Loved your post. My niece is native american and we can learn so much from their culture!

Linda McGeary said...

I also loved your story, and personal feelings about our "Red" siblings, I love the music of the plains flute and the South American flute, the Ocarina. I play them both. I taught myself because there was no one around to teach me or who would take the time. I immersed myself in the music of those like Mary Youngblood, Carlos Nikkei, and many others. Some local players who have CD's and began making up my own flute songs.
My oldest son, when he was getting married, ask me to write them a song and play at their wedding.
"The Sun and the Moon" a wedding song.
I've been playing now for about 7 years.
Another family story, yours reminded me of was when my boys were 4 and 6 and we went to a conference in Eugene Or, the boys were talking to a small group of women in the kitchen who were working on the lunch prep.
One of the women ask who is your mother? Toby our youngest, said, "Earth!"
She laughed, "No, I mean who did you come here with?"
"Oh," says Toby, pointing at me accrossed the room. "That lady over there."
When the woman talked to me later, and ask what relation those two cute little boy where to me, and I said my sons, she told me that story.
The boys and I had just spent some time on not littering, because it was just like spitting in your mother's face.
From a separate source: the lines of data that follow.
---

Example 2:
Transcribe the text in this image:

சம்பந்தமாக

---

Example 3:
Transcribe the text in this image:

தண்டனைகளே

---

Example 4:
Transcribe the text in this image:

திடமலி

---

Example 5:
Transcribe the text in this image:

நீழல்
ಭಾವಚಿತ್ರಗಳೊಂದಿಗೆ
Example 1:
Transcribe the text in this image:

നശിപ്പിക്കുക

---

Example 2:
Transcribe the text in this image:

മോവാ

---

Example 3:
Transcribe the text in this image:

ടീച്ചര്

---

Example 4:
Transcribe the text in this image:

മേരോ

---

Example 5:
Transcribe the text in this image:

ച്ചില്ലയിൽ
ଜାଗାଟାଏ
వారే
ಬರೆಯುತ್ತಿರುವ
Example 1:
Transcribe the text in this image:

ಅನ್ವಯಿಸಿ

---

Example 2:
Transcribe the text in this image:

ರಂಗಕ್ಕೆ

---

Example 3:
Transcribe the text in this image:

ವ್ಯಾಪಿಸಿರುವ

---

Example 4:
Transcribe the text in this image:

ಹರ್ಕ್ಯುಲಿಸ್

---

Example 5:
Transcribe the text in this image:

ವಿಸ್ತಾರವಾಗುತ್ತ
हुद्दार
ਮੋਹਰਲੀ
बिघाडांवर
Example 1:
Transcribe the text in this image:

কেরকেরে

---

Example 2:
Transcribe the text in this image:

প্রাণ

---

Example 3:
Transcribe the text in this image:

We talked a lot about Earth being our Mother.

hope said...

Susan...I expect you to lead the way with interesting books. :)
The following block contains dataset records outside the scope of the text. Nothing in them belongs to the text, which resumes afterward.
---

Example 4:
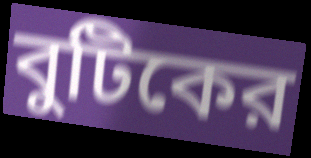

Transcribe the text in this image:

বুটিকের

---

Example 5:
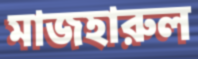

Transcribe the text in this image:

মাজহারুল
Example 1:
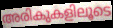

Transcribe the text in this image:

അരികുകളിലൂടെ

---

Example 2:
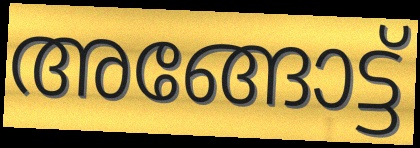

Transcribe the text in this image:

അങ്ങോട്ട്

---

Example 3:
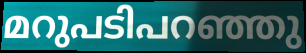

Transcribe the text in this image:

മറുപടിപറഞ്ഞു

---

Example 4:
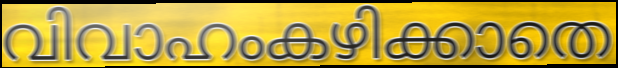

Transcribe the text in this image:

വിവാഹംകഴിക്കാതെ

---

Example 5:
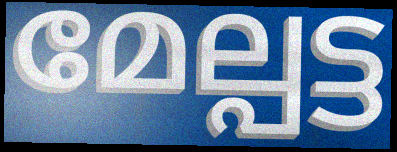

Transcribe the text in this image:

മേല്പട്ട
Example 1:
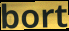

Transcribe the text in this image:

bort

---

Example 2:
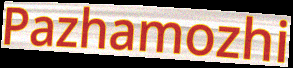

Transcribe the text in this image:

Pazhamozhi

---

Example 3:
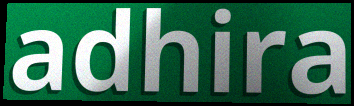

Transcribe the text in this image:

adhira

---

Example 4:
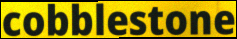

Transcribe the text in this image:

cobblestone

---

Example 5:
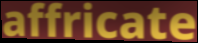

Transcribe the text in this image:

affricate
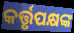
କର୍ତ୍ତୃପକ୍ଷଙ୍କ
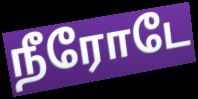
நீரோடே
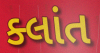
ક્લાંત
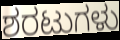
ಶರಟುಗಳು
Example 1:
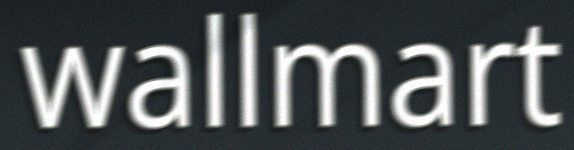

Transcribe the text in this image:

wallmart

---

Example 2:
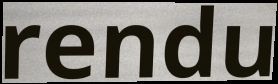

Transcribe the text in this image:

rendu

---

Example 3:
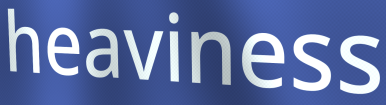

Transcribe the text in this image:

heaviness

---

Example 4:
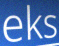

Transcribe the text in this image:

eks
Peggy, my family always thought I was nuts because I keep thinking there HAS to be a Native American in the family tree. I feel such an affinity for them, with no explanation. Thought I'd found one: last name Featherstone. Turned out to be German of all things!
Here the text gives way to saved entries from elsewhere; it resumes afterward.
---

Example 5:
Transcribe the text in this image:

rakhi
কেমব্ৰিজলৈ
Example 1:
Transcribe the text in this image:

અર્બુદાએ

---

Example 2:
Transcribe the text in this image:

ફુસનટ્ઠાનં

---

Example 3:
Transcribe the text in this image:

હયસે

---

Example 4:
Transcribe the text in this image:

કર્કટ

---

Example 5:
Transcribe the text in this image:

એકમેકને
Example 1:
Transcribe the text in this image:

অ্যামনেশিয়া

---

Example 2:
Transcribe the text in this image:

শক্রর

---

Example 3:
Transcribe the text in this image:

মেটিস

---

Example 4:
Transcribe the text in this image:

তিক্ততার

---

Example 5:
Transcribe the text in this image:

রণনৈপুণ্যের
Linda, I've always wanted to play a Native American flute. Maybe I should put that on my next "Things I Want to Do" list. :) I love Carlos Nakai! I think it's wonderful that you've written your own song...and raised such fun kids! ;)

dvanhoeven said...

Red, Yellow, blackand white--that is the theme of our special needs camp, Camp Sunshine (Camp Sunshine.info)--We need to know where you got your Mohegan Wheel--we want some like that one to use as visuals for our people--thanks for helping us--

hope said...

Hi! I got the medicine wheel on a trip to Canada but I believe that particular tribe is also in the N.Y. area as well. Perhaps if you try googling the name of the tribe, you'll come up with a gift shop...or a link to a Native American craft site. Good luck!